Tuesday, April 26, 2011

Realities of Life in Victorian Times

I fully intended to talk of palaces and duchesses with pearl covered tea gowns when I started this blog. And I will yet. But for some unknown reason, the research I have been doing takes me into some of the realities of life for the majority of people. And many of these realities hit hard for the aristocracy, too. Take for example:

Bed bugs. What a joy. No matter your station in life, you might be visited by the bed bug, and it was no picnic to get him to move along. You could probably blame it on the maids, but it did not give you a better night's sleep to do so. I am not aware of the modern means of treating a house for bed bugs, but even today, I hear it is not easy. One woman in the 19th century wrote about tossing 20 pails full of water on the kitchen floor trying to drown them. All the parts of her bed were then immersed in water, after which they were laid out in the sun for two days. The bed's joints were painted with mercury ointment (beware the vapors thereafter, although they were unaware of it's toxicity and probably blamed the maids for the onset of illness) and the curtains were taken down and washed. If you think that was an easy task, kindly refer to my post on doing laundry. Bedroom curtains were often thick, heavy fabric to help keep the cold out, and just getting them into the boiling pot would have taken a bit of energy. From what I understand, bed bugs can live within the walls of a house, so depending on whether you lived in a stone castle or a stuccoed Belgrave Square mansion, you may have to learn what could be done to evict them from between the stones or plaster.

Life with mattresses. The less expensive beds were stuffed with wool flocking, which became lumps. The wool might also become fodder for moths. Therefore, the mattresses would have to be disassembled and the wool would have to be washed, boiled and teased. After that, you would have to hire someone to come in and put the mattress back together. Feather beds were the more spendy type, but every third year or so you would have to pull all the feathers out to clean them. So, I wonder, where would you put them all? On the floor to air, while you washed and waxed the ticking cover. Enjoy the 21st century!

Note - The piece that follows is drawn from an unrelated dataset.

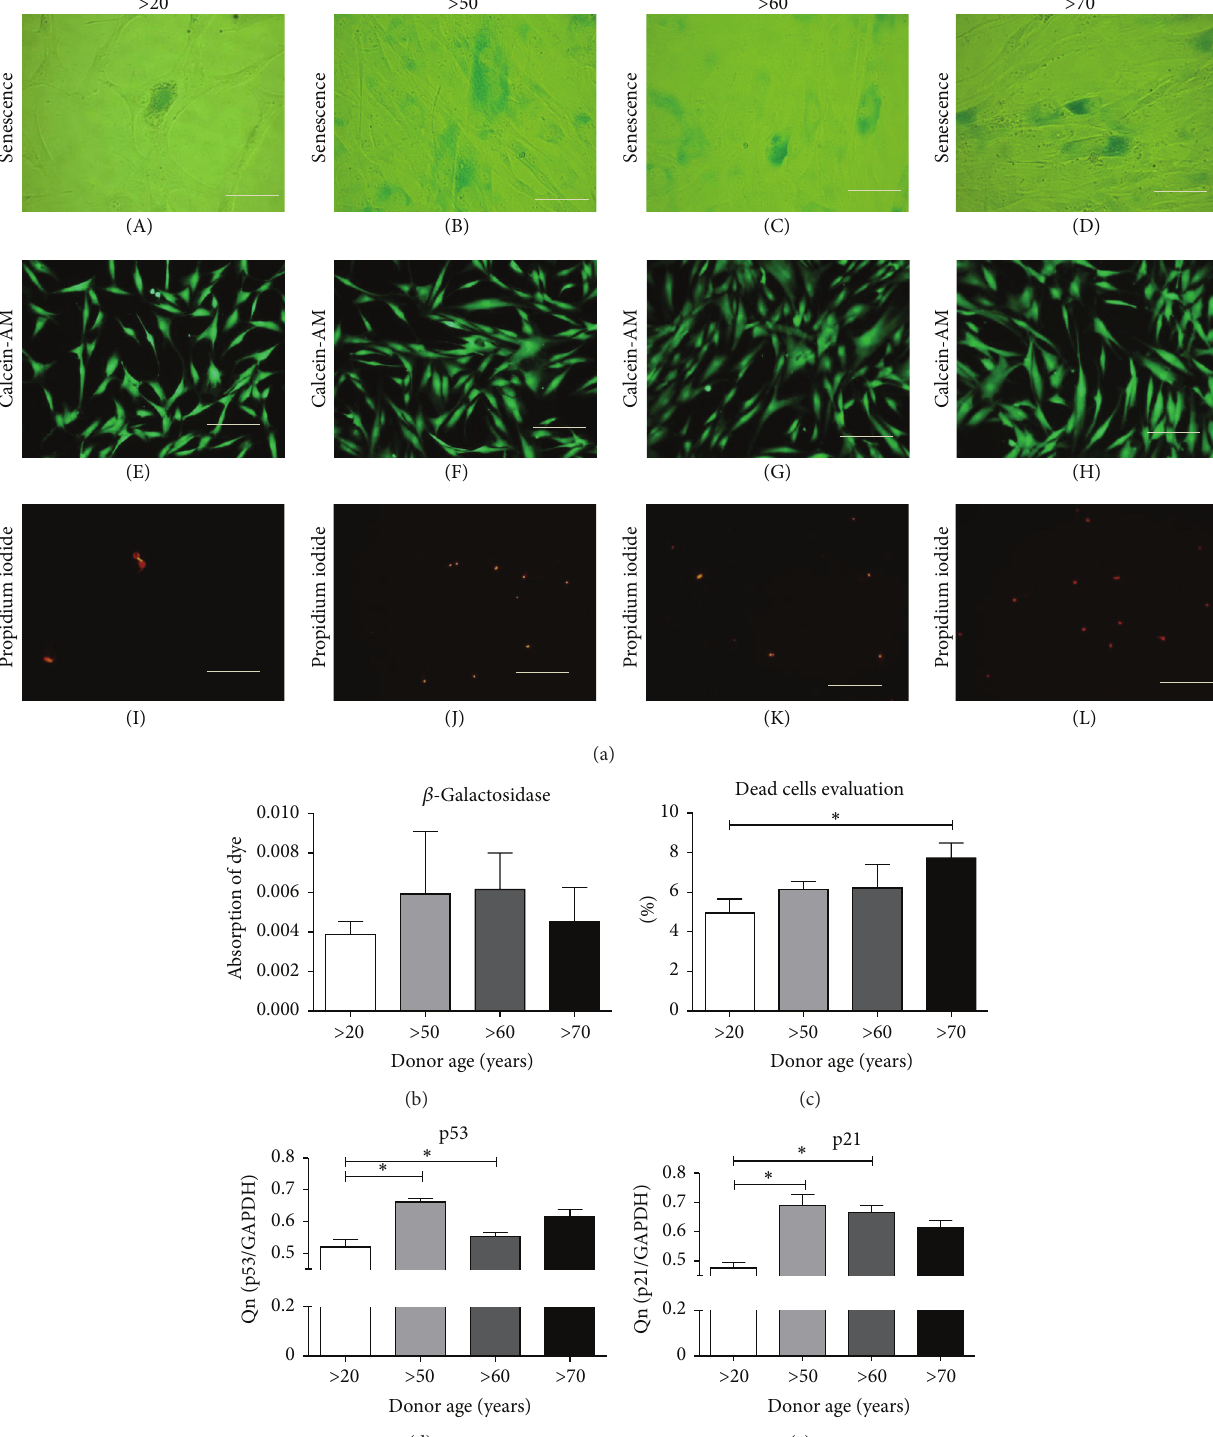
Figure 4: Characterization of age-dependent apoptosis. (a) Cells stained for senescence showing cells with 𝛽 -galactosidase accumulation (A–D), Calcein-AM (E–H), and propidium iodide (I–L) for live-dead cells identification. (b) 𝛽 -galactosidase absorbance measurement. (c) Percentage of apoptotic cells calculated from Calcein-AM/propidium iodide staining, (d) evaluation of p53, and (e) p21 on the mRNA level. Results expressed as mean ± SD. ∗ 𝑝 value <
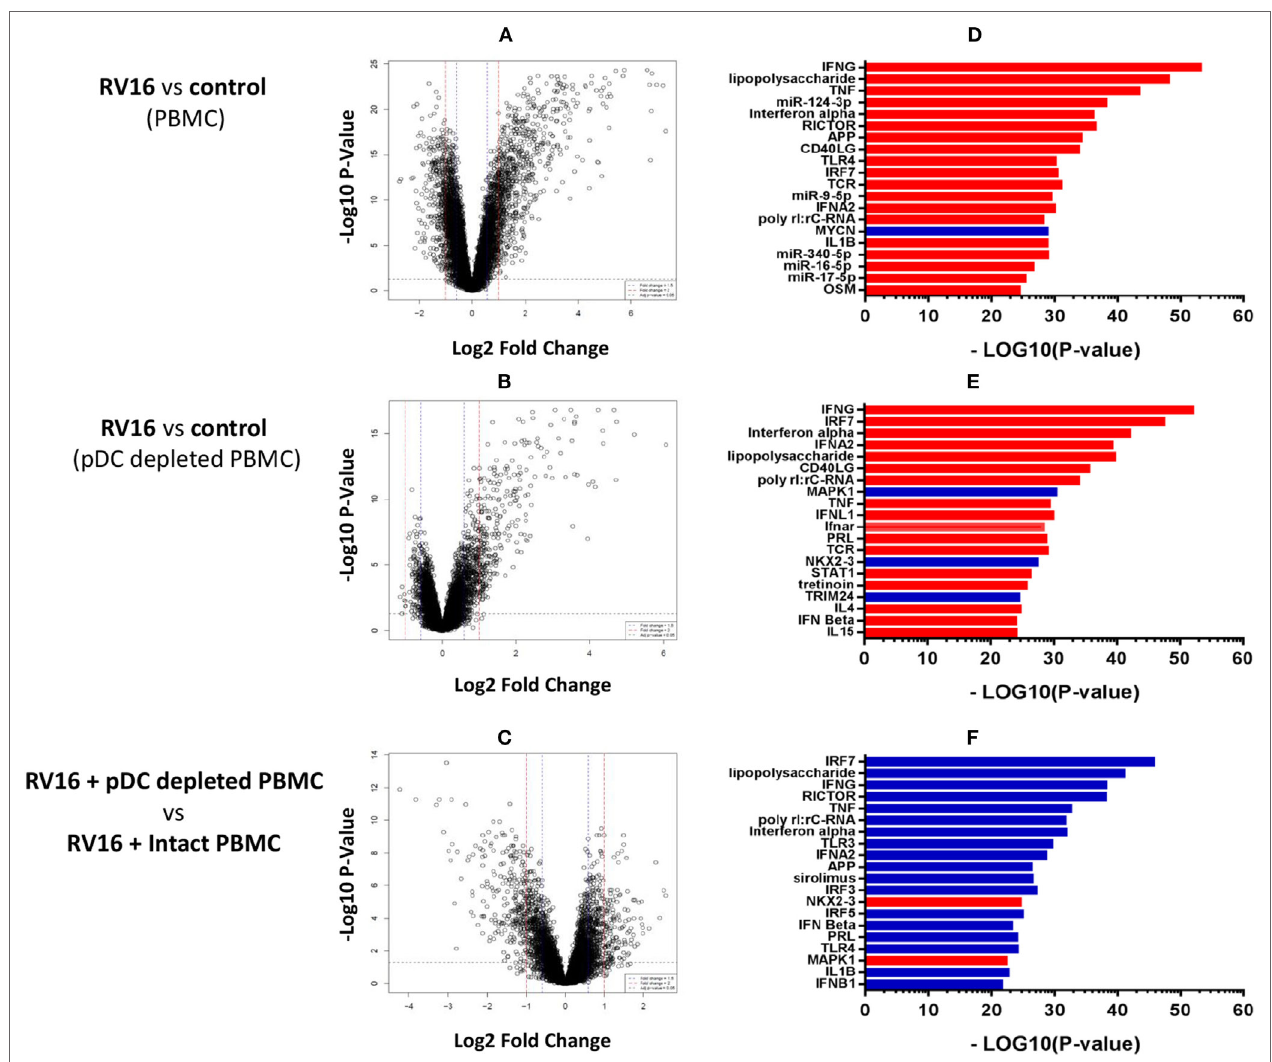
FigUre 3 | Molecular drivers of human rhinoviruses strain 16 (RV16) induced gene expression. Differentially expressed genes/molecular drivers were identified in peripheral blood mononuclear cell (PBMC) (a,D) and plasmacytoid dendritic cell (pDC)-depleted PBMC (B,e) in the presence of RV16. Comparison of RV16- stimulated pDC-depleted PBMC and intact PBMC (c,F) . Data analysis was performed by limma (a–c) and upstream regulator analysis (D–F) . The dashed horizontal line in (a–c) indicates FDR < 0.05. Drivers in red are predicted to be activated and those in blue are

I am sure you are dismayed enough by now, but I thought that you should know why families only did their laundry every five to six weeks. It turns out that it is because of the etiquette books. One of them, for example, stated that "a family wash should be performed as seldom as possible". And one was, of course, to abide the etiquette books for fear of becoming a social outcast. One would surely not want a reputation for doing the laundry more than once a month!

Many thanks to Liza Picard's book, Victorian London. (Again.)